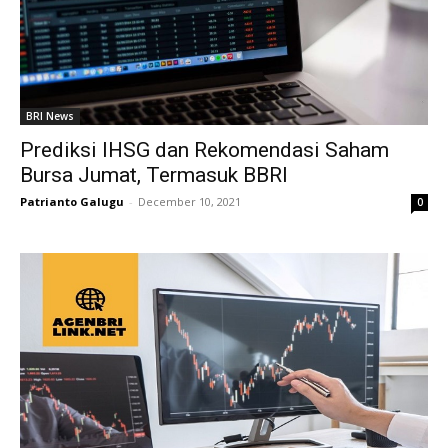
BRI News
Prediksi IHSG dan Rekomendasi Saham
Bursa Jumat, Termasuk BBRI
Patrianto Galugu
-
December 10, 2021
0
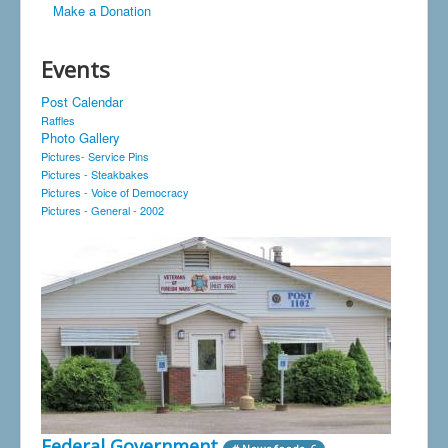
Make a Donation
Events
Post Calendar
Raffles
Photo Gallery
Pictures- Service Pins
Pictures - Steakbakes
Pictures - Voice of Democracy
Pictures - General - 2002
Federal Government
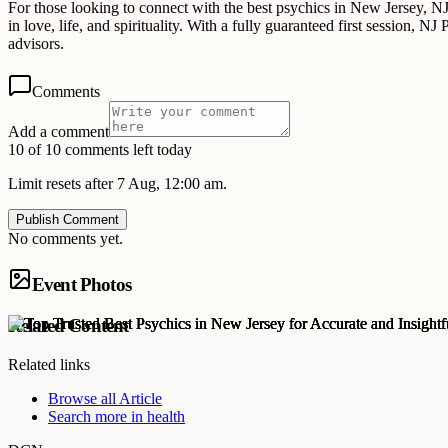
For those looking to connect with the best psychics in New Jersey, NJ P
in love, life, and spirituality. With a fully guaranteed first session, 
advisors.
Comments
Add a comment
10 of 10 comments left today
Limit resets after 7 Aug, 12:00 am.
Publish Comment
No comments yet.
Event Photos
Related Content
Related links
Browse all
Article
Search more in
health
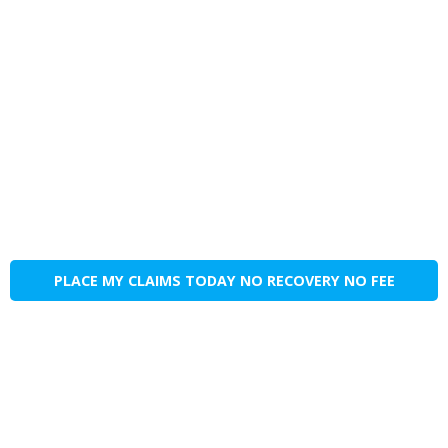
PLACE MY CLAIMS TODAY NO RECOVERY NO FEE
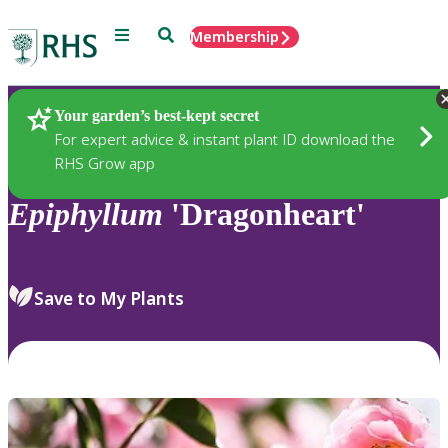
Menu
Search
Membership
Home
Plants
Your garden’s best-kept secret
For expert advice & instant plant ID download the
RHS Grow app
Epiphyllum
'Dragonheart'
Save to My Plants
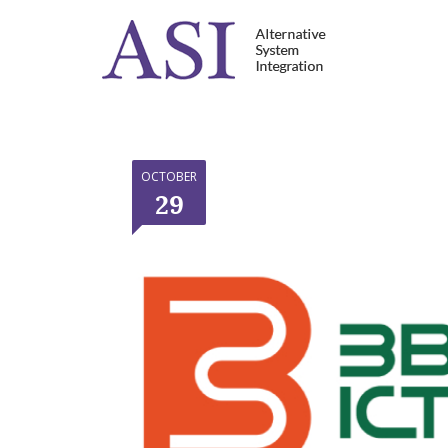
OCTOBER
29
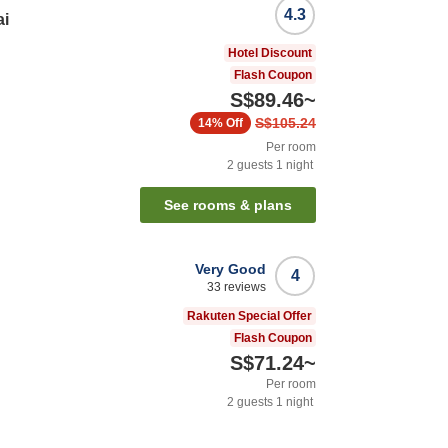
4.3
ai
Hotel Discount
Flash Coupon
S$89.46
~
S$105.24
14%
Off
Per room
2
guests
1
night
See rooms & plans
Very Good
4
33
reviews
i
Rakuten Special Offer
Flash Coupon
S$71.24
~
Per room
2
guests
1
night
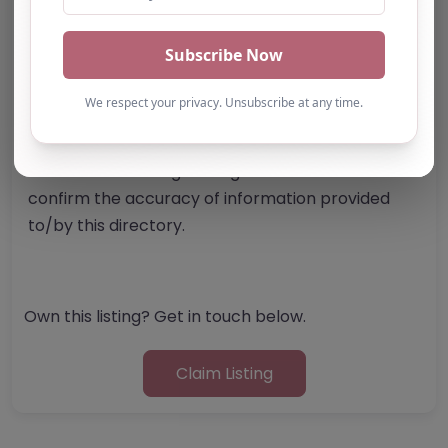
Report Post
Note from AP Finder: Commissioners of
alternative provision should undertake their own
checks and due diligence as per Alternative
Provision and Safeguarding Guidelines in order to
confirm the accuracy of information provided
to/by this directory.
Own this listing? Get in touch below.
Claim Listing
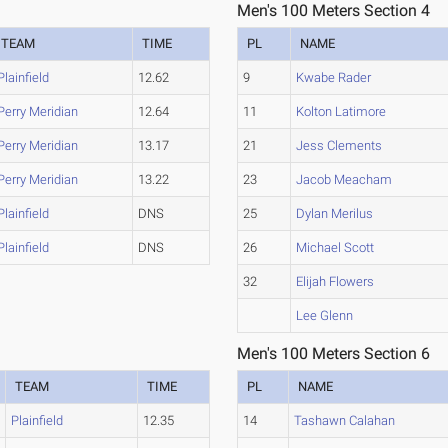
Men's 100 Meters Section 4
TEAM
TIME
PL
NAME
Plainfield
12.62
9
Kwabe Rader
Perry Meridian
12.64
11
Kolton Latimore
Perry Meridian
13.17
21
Jess Clements
Perry Meridian
13.22
23
Jacob Meacham
Plainfield
DNS
25
Dylan Merilus
Plainfield
DNS
26
Michael Scott
32
Elijah Flowers
Lee Glenn
Men's 100 Meters Section 6
TEAM
TIME
PL
NAME
Plainfield
12.35
14
Tashawn Calahan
****************
| WHAT TO DO |
Format the listing as a numbered list, from its first line up to and including the line containing "Federal Government". Leave out any blank lines and the pictures.

| EXPECTED ANSWER |
1. BRI News
2. Prediksi IHSG dan Rekomendasi Saham
3. Bursa Jumat, Termasuk BBRI
4. Patrianto Galugu
5. -
6. December 10, 2021
7. 0
8. Make a Donation
9. Events
10. Post Calendar
11. Raffles
12. Photo Gallery
13. Pictures- Service Pins
14. Pictures - Steakbakes
15. Pictures - Voice of Democracy
16. Pictures - General - 2002
17. Federal Government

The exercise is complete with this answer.